Exercise details.
Your answer must be a single number: how many lines of the data include "observersPerType".

-- Dataset records follows --

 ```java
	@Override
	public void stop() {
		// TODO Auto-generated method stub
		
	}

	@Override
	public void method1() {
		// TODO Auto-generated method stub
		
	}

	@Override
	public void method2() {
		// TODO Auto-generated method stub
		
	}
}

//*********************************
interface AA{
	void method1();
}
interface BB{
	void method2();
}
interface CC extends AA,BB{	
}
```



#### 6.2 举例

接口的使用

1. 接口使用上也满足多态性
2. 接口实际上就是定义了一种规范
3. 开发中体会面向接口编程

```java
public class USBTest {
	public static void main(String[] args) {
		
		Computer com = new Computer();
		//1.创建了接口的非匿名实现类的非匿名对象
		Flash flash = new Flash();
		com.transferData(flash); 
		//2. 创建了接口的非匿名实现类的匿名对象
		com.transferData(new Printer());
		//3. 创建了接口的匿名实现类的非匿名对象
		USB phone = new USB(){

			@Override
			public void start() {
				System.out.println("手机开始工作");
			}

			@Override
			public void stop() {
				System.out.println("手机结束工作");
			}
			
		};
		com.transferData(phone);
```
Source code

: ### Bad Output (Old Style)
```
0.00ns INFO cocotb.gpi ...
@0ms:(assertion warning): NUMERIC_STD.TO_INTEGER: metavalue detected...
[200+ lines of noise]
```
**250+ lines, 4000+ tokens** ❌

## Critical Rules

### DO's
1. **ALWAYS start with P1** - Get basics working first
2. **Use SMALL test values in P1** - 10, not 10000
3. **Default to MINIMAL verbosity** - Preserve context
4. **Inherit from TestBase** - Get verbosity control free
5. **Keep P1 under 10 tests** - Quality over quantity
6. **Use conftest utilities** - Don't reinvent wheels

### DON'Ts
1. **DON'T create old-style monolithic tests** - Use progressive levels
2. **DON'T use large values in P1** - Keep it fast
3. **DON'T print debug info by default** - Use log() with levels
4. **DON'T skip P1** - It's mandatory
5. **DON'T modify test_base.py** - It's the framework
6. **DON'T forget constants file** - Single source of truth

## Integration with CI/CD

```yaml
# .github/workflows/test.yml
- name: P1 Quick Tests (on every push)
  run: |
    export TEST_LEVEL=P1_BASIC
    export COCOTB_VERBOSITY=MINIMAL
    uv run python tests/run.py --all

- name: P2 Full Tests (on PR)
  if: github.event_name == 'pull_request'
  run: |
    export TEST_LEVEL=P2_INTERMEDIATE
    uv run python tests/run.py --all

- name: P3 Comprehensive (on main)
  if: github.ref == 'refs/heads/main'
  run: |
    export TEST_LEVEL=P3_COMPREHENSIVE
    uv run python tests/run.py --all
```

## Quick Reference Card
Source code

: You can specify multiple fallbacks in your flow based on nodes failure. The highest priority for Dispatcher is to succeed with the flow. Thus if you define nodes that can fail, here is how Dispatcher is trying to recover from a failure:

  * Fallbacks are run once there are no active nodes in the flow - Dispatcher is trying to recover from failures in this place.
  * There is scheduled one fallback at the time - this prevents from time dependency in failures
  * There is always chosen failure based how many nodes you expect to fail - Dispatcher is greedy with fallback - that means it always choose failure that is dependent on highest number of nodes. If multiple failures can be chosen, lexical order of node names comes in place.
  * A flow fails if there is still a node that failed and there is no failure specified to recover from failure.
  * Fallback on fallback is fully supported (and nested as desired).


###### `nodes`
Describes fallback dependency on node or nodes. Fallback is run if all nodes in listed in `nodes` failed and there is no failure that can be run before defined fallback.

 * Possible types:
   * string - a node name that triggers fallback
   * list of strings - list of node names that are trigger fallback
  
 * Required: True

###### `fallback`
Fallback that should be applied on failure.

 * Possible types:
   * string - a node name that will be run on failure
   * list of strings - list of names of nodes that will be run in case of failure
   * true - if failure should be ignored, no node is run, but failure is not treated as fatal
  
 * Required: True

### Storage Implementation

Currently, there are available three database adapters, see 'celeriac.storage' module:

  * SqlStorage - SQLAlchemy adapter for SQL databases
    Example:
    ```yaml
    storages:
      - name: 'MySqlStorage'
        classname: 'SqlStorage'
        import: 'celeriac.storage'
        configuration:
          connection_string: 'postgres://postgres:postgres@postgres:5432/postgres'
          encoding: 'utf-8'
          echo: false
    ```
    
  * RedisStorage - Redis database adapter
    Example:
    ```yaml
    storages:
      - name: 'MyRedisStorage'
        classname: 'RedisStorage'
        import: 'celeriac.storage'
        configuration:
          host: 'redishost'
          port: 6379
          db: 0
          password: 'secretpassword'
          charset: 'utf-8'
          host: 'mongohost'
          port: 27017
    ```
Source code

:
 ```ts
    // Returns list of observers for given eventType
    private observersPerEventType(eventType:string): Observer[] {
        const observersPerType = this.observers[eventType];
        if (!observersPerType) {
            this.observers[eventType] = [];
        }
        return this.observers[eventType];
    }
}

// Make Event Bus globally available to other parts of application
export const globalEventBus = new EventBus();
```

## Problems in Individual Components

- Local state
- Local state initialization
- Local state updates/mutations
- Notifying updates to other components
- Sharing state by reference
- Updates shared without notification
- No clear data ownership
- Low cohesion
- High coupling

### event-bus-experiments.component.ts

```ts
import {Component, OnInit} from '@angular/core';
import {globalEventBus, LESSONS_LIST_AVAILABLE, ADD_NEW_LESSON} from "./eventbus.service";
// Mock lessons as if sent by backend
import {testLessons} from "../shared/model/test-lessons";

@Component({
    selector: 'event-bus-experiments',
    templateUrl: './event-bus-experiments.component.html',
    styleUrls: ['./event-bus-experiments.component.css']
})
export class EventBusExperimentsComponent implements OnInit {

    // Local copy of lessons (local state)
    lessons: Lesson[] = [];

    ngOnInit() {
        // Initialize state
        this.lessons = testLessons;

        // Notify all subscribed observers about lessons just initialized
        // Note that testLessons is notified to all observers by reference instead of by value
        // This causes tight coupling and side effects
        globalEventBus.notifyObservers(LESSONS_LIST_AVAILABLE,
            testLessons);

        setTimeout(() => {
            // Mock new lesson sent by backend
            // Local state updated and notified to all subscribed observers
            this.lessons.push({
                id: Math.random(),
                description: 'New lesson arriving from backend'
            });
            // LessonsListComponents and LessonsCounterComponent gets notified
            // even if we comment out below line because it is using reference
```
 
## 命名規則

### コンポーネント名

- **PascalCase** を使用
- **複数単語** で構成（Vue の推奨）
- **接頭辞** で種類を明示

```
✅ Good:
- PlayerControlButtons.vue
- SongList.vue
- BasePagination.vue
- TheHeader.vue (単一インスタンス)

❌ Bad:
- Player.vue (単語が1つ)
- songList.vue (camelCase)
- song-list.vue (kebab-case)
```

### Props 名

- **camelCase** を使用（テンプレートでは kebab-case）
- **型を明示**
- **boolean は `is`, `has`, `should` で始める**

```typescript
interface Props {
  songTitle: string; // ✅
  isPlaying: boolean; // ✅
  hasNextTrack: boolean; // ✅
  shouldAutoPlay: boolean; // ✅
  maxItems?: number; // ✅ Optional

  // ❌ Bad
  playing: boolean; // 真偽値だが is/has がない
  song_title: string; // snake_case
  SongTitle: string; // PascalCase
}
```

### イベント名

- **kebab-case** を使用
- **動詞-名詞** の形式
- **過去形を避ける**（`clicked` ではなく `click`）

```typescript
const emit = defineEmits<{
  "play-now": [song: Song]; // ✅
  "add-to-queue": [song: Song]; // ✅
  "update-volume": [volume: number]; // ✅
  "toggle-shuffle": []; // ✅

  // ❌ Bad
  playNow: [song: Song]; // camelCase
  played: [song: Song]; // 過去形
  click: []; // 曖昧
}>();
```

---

-- Dataset records concluded --

Completed exercise.
2